Submitting Institution
University of CambridgeUnit of Assessment
ChemistrySummary Impact Type
SocietalResearch Subject Area(s)
Information and Computing Sciences: Artificial Intelligence and Image Processing, Computer Software, Information Systems
Summary of the impact
From 2008-2010, Peter Murray-Rust developed a Chemistry Add-in for
Microsoft Office Word, which enables users to insert and modify
searchable, semantically rich chemical information within a Microsoft word
document and for the data to be stored and manipulated in a semantically
rich manner. The Add-in has been downloaded over 400,000 times. It was one
of the first projects from Microsoft Research for which a public release
under an open source license was obtained. This project demonstrated to a
wide audience new semantic approaches to computing in chemistry. Chem4Word
has impacted on education, publishing and science in industry and
academia.
Underpinning research
Peter Murray-Rust joined Cambridge as a lecturer in the Department of
Chemistry in 2000, and then Reader in (2004) until retirement (2008),
remaining research-active in the Department thereafter. Together with
Henry Rzepa (Imperial College London, since 1995) they established the
first fully operational system for managing complex chemical content
entirely in Extensible Markup Language (XML), which defines a set of rules
for encoding documents in a format
that is both human- and machine-readable.
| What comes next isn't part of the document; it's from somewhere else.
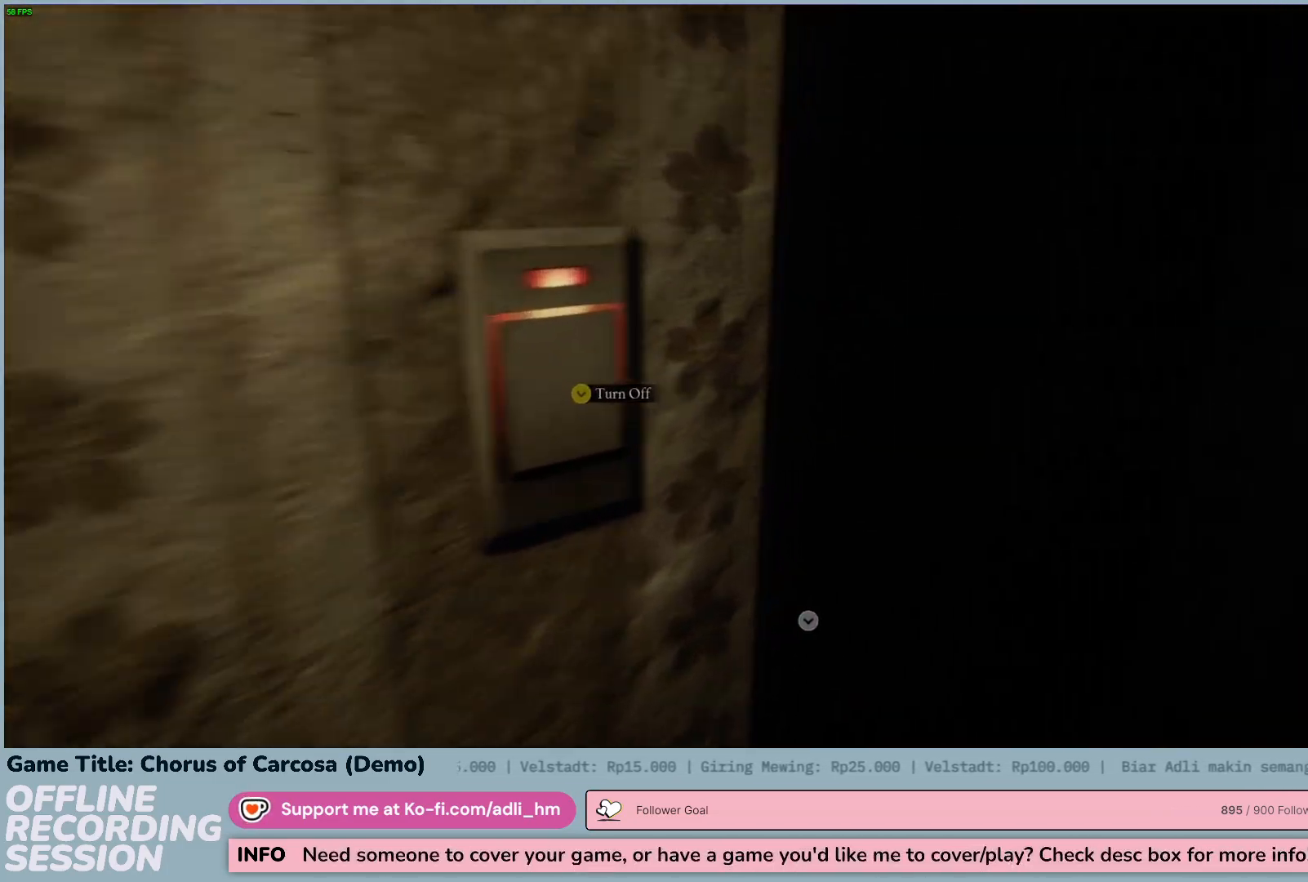
{"keys": ["d"], "events": [[483, "w", "up"]]}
Chemical Markup Language (CML), which adapts XML to chemistry, is the
first and the most ambitious application of semantic computing in
chemistry. CML is the pioneering XML-based language for chemistry,
providing a uniform, extensible system for representing, storing, and
transmitting chemical information. CML supports 4 main methods of creating
semantic chemistry: 1) human authoring (as in conventional articles,
reports, laboratory notebooks, etc.), 2) conversion of chemical data from
legacy formats, 3) creation of semantic chemistry through computer program
output and 4) machine extraction of chemistry from unstructured and
semi-structured material (e.g. electronic chemistry publications). CML
also enables a range of concepts to be modelled, including molecules,
reactions, and chemical metadata. CML has become an important component of
many chemical information systems, including toolkits, structure editors,
and other software.1,2&3
Based on the CML framework and Murray-Rust's vision of creating a simple
way for chemists worldwide to insert "semantically intelligent" chemical
information into documents using existing desktop applications such as
Microsoft Office Word, the Chemistry Add-In for Word (Chem4Word) Project
was initiated in 2008 in a collaboration between the Department of
Chemistry and Microsoft Research. The new Microsoft Office Word format
(.DOCX) would allow for chemical entities to be authored, manipulated, and
stored as CML files within a DOCX package in a user-friendly manner, and
the resulting files could easily be queried and mined for chemical data
whether that was expressed in the document as a name, formula, image, or
bold number reference.
Other chemical drawing tools are available, such as ChemDraw, which is
used by many chemists to create publication-ready, scientifically
meaningful drawings. A limitation of software like ChemDraw is that
individuals, groups and organisations now have a large number of Word
Documents containing embedded ChemDraw objects that cannot easily be
searched in a chemically meaningful way. Additionally, only humans can
create and interpret the chemical structures created by ChemDraw. Other
limitations of some of the currently available software include
limitations on the types of chemical structures that can be created, e.g.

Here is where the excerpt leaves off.